Afonso de Brito Palma | Lawyer
In the context of the "Simplex" initiative for urban planning permits, introduced through Decree-Law No. 10/2024 of January 8, which came into effect on March 4, 2024, new rules regarding the usage license have been implemented, reformulating how transactions are conducted in real estate law.
However, before delving into this subject, it is important to first clarify, by way of preliminary note, the concept of a usage license.
A Usage License or Authorisation serves to certify that the intended use of a property complies with legal and regulatory standards regarding its permissible uses, which may even include mixed uses. This license is issued by the Municipal Council of the property's location and defines the type of usage the building or unit may have (whether residential or non-residential).
Since the introduction of this requirement on August 7, 1951, the presentation of a usage license has been mandatory for the execution of definitive real estate purchase and sale agreements, whether executed through a public deed or a privately authenticated document.
However, with the legislative changes introduced by the aforementioned decree, the requirement to present a usage license has been eliminated, alongside the simplification of many other requirements and procedures related to property licensing and construction.
Although this simplification has generated a general sense of optimism in the real estate market among investors and other stakeholders, suggesting that this legislative change paves a more accessible path for property transactions, the fact remains that the Usage License remains a fundamental tool for verifying the material and legal condition of a property.

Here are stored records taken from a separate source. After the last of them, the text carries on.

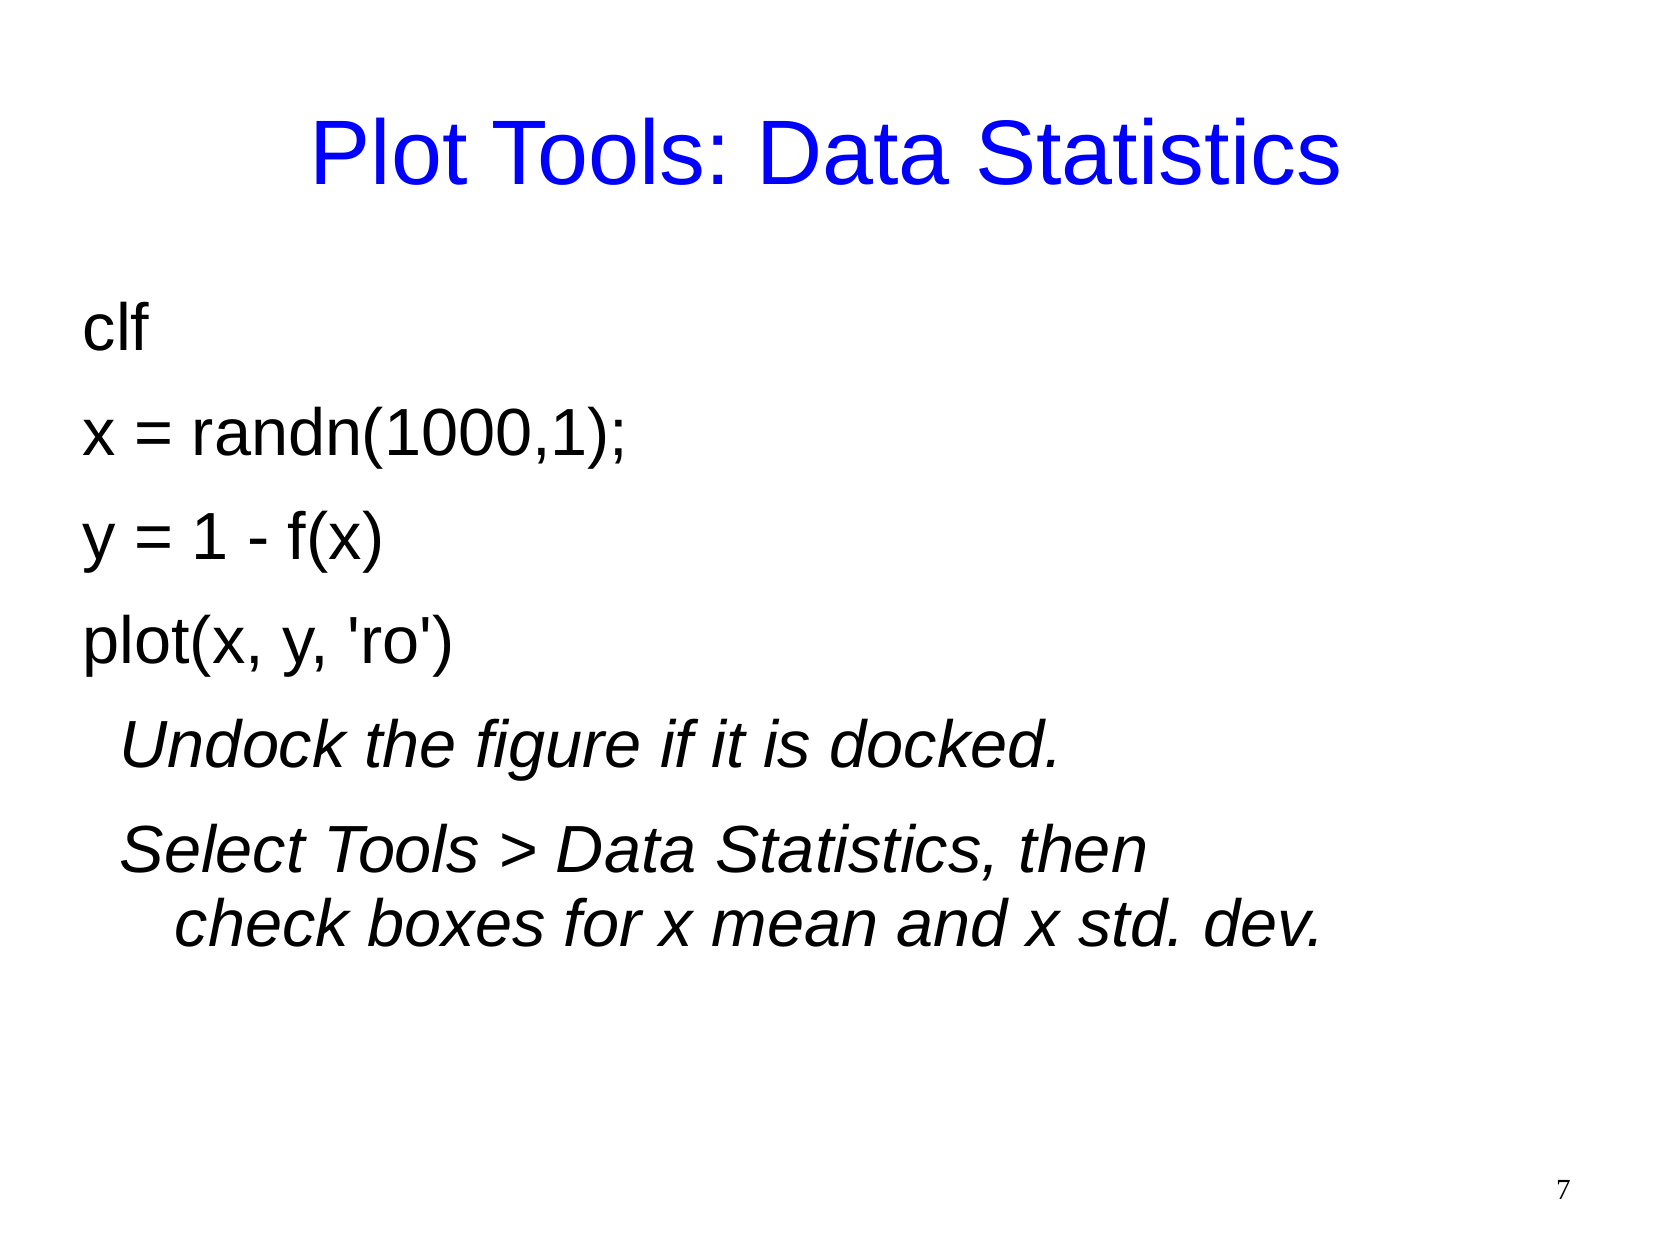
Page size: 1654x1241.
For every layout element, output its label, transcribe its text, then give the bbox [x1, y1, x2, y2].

title Plot Tools: Data Statistics [82, 56, 1571, 250]
list clf x = randn(1000,1); y = 1 - f(x) plot(x, y, 'ro') Undock the figure if it is docked. Select Tools > Data Statistics, then check boxes for x mean and x std. dev. [82, 290, 1571, 1094]
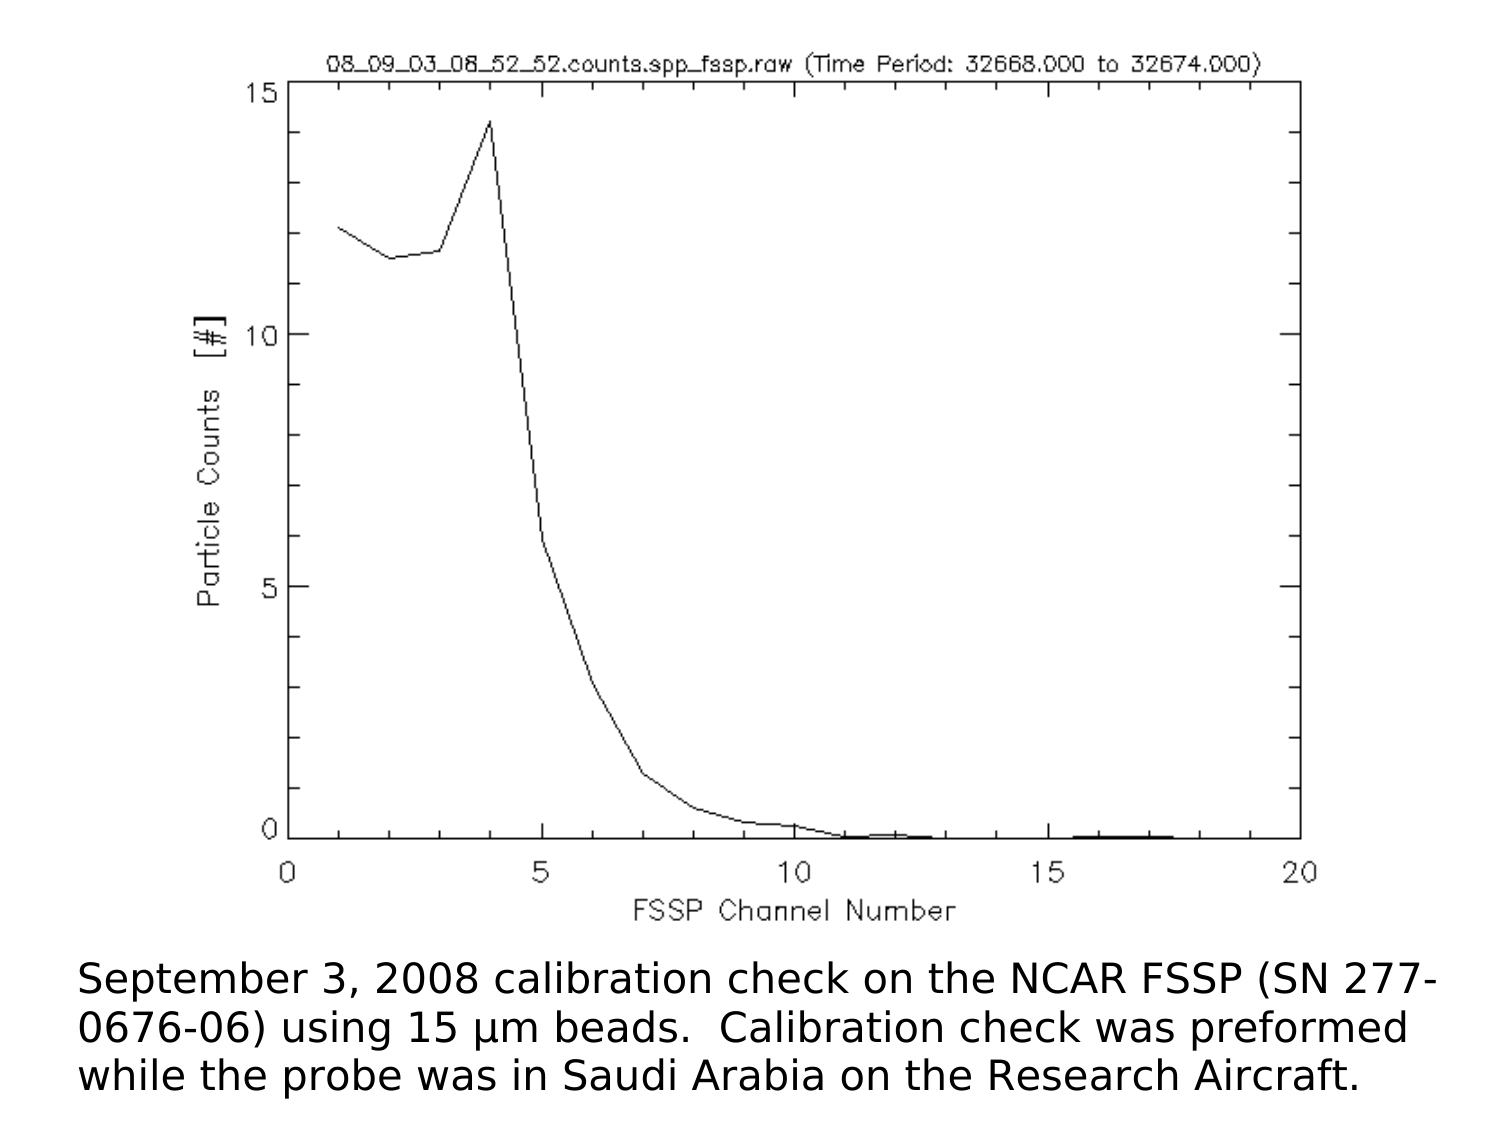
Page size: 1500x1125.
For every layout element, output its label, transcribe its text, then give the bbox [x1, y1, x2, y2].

picture [104, 29, 1365, 930]
text_box September 3, 2008 calibration check on the NCAR FSSP (SN 277-0676-06) using 15 µm beads. Calibration check was preformed while the probe was in Saudi Arabia on the Research Aircraft. [62, 947, 1463, 1109]
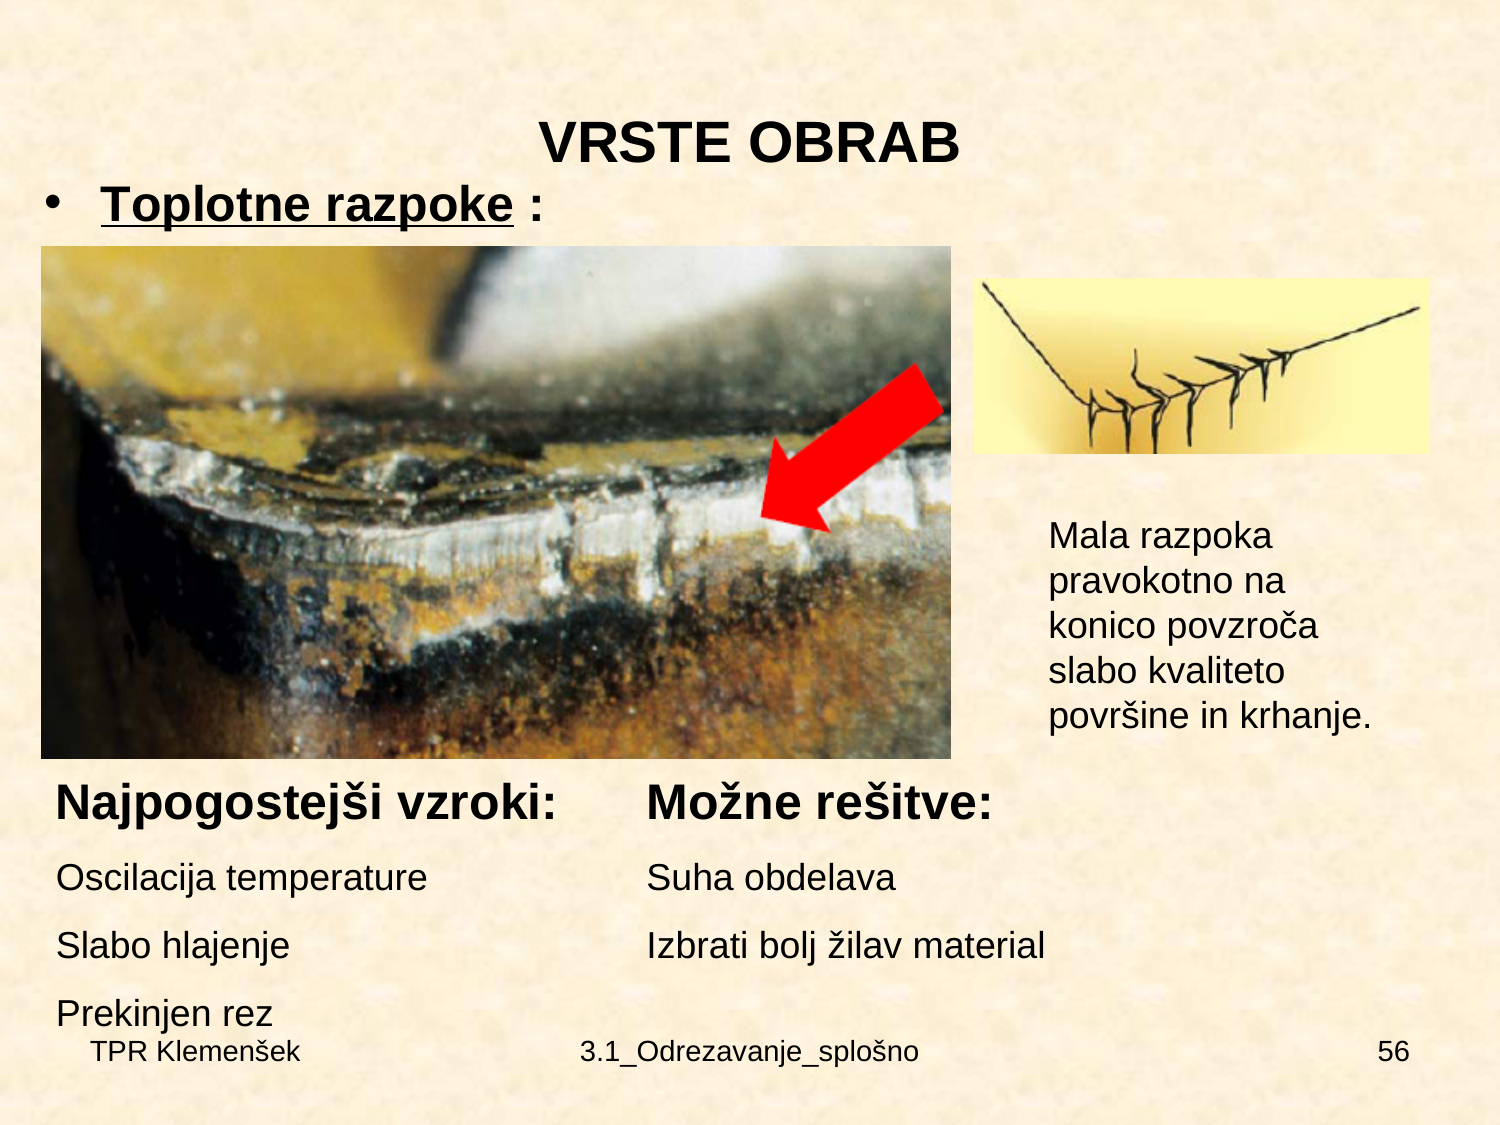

It still ensures that the property’s construction is authorised for its intended final use, whether residential or otherwise, which is an assurance that should not be dismissed or waived.
It is important to highlight that, without a usage license, a real estate investor risks acquiring a property that does not comply with the approved plans submitted to the competent Municipal Council. This could mean purchasing a property with unauthorised (and potentially unsafe) constructions. If these non-compliances are not identified in time, their discovery may come too late, at which point it may no longer be possible to hold the former owner accountable. The investor or buyer would then bear the burden of rectifying the illegal constructions in question, supporting single-handedly all related costs.
Furthermore, if the prospective buyer has already entered into a preliminary purchase agreement but has not yet secured the necessary bank financing, the bank may require documents such as the Usage License or the Technical Data Sheet during the financing process. In the absence of these documents, meeting agreed deadlines for the execution of the final purchase agreement may become difficult. This could result in the buyer being unable to acquire the property and, in the worst-case scenario, losing any deposits made if the preliminary agreement is not properly amended.
Given the multiple risks and constraints arising from the absence of a Usage License at the time of negotiating a future real estate transaction, it is advisable to conduct a thorough analysis of the property and its associated documentation.
As Lawyers specialising in Real Estate Law, we always carry out a meticulous and comprehensive verification of the property in question before preparing the necessary contracts for the execution of a purchase and sale agreement. This process includes drafting a Due Diligence report to inform our clients of the true legal status of the property and any potential risks associated with it in the future. Prudence today ensures security tomorrow.